▶ **Given task**: Rewrite the material below, replacing "scientific name" with "species name" everywhere it occurs and changing nothing else.

━━ Given entries

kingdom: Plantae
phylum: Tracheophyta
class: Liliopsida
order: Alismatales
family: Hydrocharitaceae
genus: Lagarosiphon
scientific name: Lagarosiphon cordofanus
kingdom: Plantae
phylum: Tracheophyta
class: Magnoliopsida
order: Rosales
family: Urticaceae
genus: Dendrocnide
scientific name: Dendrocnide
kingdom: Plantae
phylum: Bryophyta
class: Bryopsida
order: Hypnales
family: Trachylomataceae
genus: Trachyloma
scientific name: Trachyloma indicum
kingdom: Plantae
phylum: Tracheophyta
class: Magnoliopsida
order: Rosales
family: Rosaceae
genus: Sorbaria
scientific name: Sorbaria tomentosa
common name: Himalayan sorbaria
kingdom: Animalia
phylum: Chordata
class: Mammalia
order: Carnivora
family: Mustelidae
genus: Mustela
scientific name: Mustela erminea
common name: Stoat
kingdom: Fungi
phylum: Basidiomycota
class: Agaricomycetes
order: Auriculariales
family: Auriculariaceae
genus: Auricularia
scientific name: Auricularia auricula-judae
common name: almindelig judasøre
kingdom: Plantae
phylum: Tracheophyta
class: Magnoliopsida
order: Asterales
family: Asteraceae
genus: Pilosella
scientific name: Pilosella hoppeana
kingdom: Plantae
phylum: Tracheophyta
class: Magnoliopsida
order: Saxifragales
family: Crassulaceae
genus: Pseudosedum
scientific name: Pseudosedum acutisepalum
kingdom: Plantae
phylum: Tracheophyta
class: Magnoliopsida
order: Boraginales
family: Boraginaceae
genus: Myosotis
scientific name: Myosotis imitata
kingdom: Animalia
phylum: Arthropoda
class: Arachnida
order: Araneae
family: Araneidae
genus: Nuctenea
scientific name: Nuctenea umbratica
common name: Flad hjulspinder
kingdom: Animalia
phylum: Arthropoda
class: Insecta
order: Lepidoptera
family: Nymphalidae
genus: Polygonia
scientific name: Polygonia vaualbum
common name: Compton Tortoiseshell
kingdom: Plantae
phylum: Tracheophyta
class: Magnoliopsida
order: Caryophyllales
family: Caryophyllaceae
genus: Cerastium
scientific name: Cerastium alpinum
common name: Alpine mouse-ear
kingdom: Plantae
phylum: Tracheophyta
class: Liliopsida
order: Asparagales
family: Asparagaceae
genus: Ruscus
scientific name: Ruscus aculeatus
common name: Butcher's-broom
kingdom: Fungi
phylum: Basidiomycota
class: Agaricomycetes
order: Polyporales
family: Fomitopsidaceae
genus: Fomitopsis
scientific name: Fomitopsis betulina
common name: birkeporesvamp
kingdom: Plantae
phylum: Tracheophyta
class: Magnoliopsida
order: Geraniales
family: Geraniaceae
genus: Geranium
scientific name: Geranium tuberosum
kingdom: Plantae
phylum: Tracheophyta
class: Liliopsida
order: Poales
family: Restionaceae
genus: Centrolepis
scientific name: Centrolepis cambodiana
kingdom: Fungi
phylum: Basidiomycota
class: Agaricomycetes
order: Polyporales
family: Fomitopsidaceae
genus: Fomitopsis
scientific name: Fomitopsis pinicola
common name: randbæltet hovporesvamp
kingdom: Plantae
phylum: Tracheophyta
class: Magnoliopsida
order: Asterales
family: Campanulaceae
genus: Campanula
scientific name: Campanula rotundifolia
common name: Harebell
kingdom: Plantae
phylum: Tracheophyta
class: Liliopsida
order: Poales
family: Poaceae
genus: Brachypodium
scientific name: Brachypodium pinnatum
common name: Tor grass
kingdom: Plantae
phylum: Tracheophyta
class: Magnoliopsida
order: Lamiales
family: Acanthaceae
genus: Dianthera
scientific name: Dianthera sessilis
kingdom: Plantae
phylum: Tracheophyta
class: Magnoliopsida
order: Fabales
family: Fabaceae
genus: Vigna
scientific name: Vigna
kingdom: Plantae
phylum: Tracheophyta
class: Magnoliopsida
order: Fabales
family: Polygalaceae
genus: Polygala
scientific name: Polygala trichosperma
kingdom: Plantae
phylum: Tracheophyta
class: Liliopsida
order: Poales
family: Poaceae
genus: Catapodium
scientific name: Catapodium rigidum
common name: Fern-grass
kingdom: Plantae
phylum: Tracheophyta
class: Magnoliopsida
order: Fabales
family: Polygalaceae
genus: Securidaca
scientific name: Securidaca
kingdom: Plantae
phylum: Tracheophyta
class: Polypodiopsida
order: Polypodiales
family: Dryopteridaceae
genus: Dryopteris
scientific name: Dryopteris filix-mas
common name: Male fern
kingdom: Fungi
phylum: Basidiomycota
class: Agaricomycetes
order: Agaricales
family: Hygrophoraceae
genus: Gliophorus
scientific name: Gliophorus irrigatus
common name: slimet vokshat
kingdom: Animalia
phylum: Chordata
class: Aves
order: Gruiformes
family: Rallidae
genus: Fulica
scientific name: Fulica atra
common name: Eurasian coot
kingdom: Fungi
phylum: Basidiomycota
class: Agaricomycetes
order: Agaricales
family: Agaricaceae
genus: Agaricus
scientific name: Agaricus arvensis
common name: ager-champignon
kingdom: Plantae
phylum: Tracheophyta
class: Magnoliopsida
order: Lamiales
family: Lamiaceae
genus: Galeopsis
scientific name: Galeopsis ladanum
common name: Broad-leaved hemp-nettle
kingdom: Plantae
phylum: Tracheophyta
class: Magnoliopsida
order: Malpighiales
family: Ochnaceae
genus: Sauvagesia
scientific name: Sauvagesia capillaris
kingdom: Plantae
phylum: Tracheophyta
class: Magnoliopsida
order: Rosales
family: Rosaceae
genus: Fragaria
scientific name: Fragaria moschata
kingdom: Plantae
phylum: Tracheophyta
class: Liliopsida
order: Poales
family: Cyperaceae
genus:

━━━━

▶ **In response**:
kingdom: Plantae
phylum: Tracheophyta
class: Liliopsida
order: Alismatales
family: Hydrocharitaceae
genus: Lagarosiphon
species name: Lagarosiphon cordofanus
kingdom: Plantae
phylum: Tracheophyta
class: Magnoliopsida
order: Rosales
family: Urticaceae
genus: Dendrocnide
species name: Dendrocnide
kingdom: Plantae
phylum: Bryophyta
class: Bryopsida
order: Hypnales
family: Trachylomataceae
genus: Trachyloma
species name: Trachyloma indicum
kingdom: Plantae
phylum: Tracheophyta
class: Magnoliopsida
order: Rosales
family: Rosaceae
genus: Sorbaria
species name: Sorbaria tomentosa
common name: Himalayan sorbaria
kingdom: Animalia
phylum: Chordata
class: Mammalia
order: Carnivora
family: Mustelidae
genus: Mustela
species name: Mustela erminea
common name: Stoat
kingdom: Fungi
phylum: Basidiomycota
class: Agaricomycetes
order: Auriculariales
family: Auriculariaceae
genus: Auricularia
species name: Auricularia auricula-judae
common name: almindelig judasøre
kingdom: Plantae
phylum: Tracheophyta
class: Magnoliopsida
order: Asterales
family: Asteraceae
genus: Pilosella
species name: Pilosella hoppeana
kingdom: Plantae
phylum: Tracheophyta
class: Magnoliopsida
order: Saxifragales
family: Crassulaceae
genus: Pseudosedum
species name: Pseudosedum acutisepalum
kingdom: Plantae
phylum: Tracheophyta
class: Magnoliopsida
order: Boraginales
family: Boraginaceae
genus: Myosotis
species name: Myosotis imitata
kingdom: Animalia
phylum: Arthropoda
class: Arachnida
order: Araneae
family: Araneidae
genus: Nuctenea
species name: Nuctenea umbratica
common name: Flad hjulspinder
kingdom: Animalia
phylum: Arthropoda
class: Insecta
order: Lepidoptera
family: Nymphalidae
genus: Polygonia
species name: Polygonia vaualbum
common name: Compton Tortoiseshell
kingdom: Plantae
phylum: Tracheophyta
class: Magnoliopsida
order: Caryophyllales
family: Caryophyllaceae
genus: Cerastium
species name: Cerastium alpinum
common name: Alpine mouse-ear
kingdom: Plantae
phylum: Tracheophyta
class: Liliopsida
order: Asparagales
family: Asparagaceae
genus: Ruscus
species name: Ruscus aculeatus
common name: Butcher's-broom
kingdom: Fungi
phylum: Basidiomycota
class: Agaricomycetes
order: Polyporales
family: Fomitopsidaceae
genus: Fomitopsis
species name: Fomitopsis betulina
common name: birkeporesvamp
kingdom: Plantae
phylum: Tracheophyta
class: Magnoliopsida
order: Geraniales
family: Geraniaceae
genus: Geranium
species name: Geranium tuberosum
kingdom: Plantae
phylum: Tracheophyta
class: Liliopsida
order: Poales
family: Restionaceae
genus: Centrolepis
species name: Centrolepis cambodiana
kingdom: Fungi
phylum: Basidiomycota
class: Agaricomycetes
order: Polyporales
family: Fomitopsidaceae
genus: Fomitopsis
species name: Fomitopsis pinicola
common name: randbæltet hovporesvamp
kingdom: Plantae
phylum: Tracheophyta
class: Magnoliopsida
order: Asterales
family: Campanulaceae
genus: Campanula
species name: Campanula rotundifolia
common name: Harebell
kingdom: Plantae
phylum: Tracheophyta
class: Liliopsida
order: Poales
family: Poaceae
genus: Brachypodium
species name: Brachypodium pinnatum
common name: Tor grass
kingdom: Plantae
phylum: Tracheophyta
class: Magnoliopsida
order: Lamiales
family: Acanthaceae
genus: Dianthera
species name: Dianthera sessilis
kingdom: Plantae
phylum: Tracheophyta
class: Magnoliopsida
order: Fabales
family: Fabaceae
genus: Vigna
species name: Vigna
kingdom: Plantae
phylum: Tracheophyta
class: Magnoliopsida
order: Fabales
family: Polygalaceae
genus: Polygala
species name: Polygala trichosperma
kingdom: Plantae
phylum: Tracheophyta
class: Liliopsida
order: Poales
family: Poaceae
genus: Catapodium
species name: Catapodium rigidum
common name: Fern-grass
kingdom: Plantae
phylum: Tracheophyta
class: Magnoliopsida
order: Fabales
family: Polygalaceae
genus: Securidaca
species name: Securidaca
kingdom: Plantae
phylum: Tracheophyta
class: Polypodiopsida
order: Polypodiales
family: Dryopteridaceae
genus: Dryopteris
species name: Dryopteris filix-mas
common name: Male fern
kingdom: Fungi
phylum: Basidiomycota
class: Agaricomycetes
order: Agaricales
family: Hygrophoraceae
genus: Gliophorus
species name: Gliophorus irrigatus
common name: slimet vokshat
kingdom: Animalia
phylum: Chordata
class: Aves
order: Gruiformes
family: Rallidae
genus: Fulica
species name: Fulica atra
common name: Eurasian coot
kingdom: Fungi
phylum: Basidiomycota
class: Agaricomycetes
order: Agaricales
family: Agaricaceae
genus: Agaricus
species name: Agaricus arvensis
common name: ager-champignon
kingdom: Plantae
phylum: Tracheophyta
class: Magnoliopsida
order: Lamiales
family: Lamiaceae
genus: Galeopsis
species name: Galeopsis ladanum
common name: Broad-leaved hemp-nettle
kingdom: Plantae
phylum: Tracheophyta
class: Magnoliopsida
order: Malpighiales
family: Ochnaceae
genus: Sauvagesia
species name: Sauvagesia capillaris
kingdom: Plantae
phylum: Tracheophyta
class: Magnoliopsida
order: Rosales
family: Rosaceae
genus: Fragaria
species name: Fragaria moschata
kingdom: Plantae
phylum: Tracheophyta
class: Liliopsida
order: Poales
family: Cyperaceae
genus:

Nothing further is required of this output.